What is needed:
Collect every line in the material below that contains the string "tuning".

Supplied data:
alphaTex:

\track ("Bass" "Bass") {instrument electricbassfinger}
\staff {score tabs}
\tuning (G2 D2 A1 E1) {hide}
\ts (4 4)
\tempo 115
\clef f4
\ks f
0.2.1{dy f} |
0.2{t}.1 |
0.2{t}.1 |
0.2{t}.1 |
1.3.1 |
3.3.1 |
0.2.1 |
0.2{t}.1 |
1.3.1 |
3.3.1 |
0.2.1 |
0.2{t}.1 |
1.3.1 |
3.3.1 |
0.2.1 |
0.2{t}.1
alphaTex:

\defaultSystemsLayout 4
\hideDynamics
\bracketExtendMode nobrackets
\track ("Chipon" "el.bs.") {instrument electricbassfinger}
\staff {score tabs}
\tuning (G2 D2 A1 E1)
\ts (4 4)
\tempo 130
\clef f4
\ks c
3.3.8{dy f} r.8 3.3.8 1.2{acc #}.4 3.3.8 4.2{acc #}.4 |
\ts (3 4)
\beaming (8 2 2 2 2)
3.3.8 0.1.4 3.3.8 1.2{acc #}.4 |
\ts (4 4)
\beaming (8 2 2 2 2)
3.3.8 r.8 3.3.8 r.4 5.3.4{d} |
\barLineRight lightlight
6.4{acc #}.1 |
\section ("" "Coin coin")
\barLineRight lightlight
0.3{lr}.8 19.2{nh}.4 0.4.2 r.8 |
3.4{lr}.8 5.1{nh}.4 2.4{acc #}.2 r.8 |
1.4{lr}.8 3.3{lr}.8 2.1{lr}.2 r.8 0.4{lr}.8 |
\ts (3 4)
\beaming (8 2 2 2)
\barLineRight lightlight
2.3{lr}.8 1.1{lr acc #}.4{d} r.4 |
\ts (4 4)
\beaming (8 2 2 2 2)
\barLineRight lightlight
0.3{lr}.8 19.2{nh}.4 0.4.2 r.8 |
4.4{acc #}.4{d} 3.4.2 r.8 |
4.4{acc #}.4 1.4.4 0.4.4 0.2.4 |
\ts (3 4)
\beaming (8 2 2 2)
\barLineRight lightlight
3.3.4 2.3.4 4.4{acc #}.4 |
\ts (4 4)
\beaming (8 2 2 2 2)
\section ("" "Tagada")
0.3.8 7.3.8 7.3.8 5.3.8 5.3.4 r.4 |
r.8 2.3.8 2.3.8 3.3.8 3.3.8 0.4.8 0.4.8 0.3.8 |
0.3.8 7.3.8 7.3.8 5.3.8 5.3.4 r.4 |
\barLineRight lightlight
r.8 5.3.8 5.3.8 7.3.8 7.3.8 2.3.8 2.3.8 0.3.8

Response below:
\tuning (G2 D2 A1 E1) {hide}
\tuning (G2 D2 A1 E1)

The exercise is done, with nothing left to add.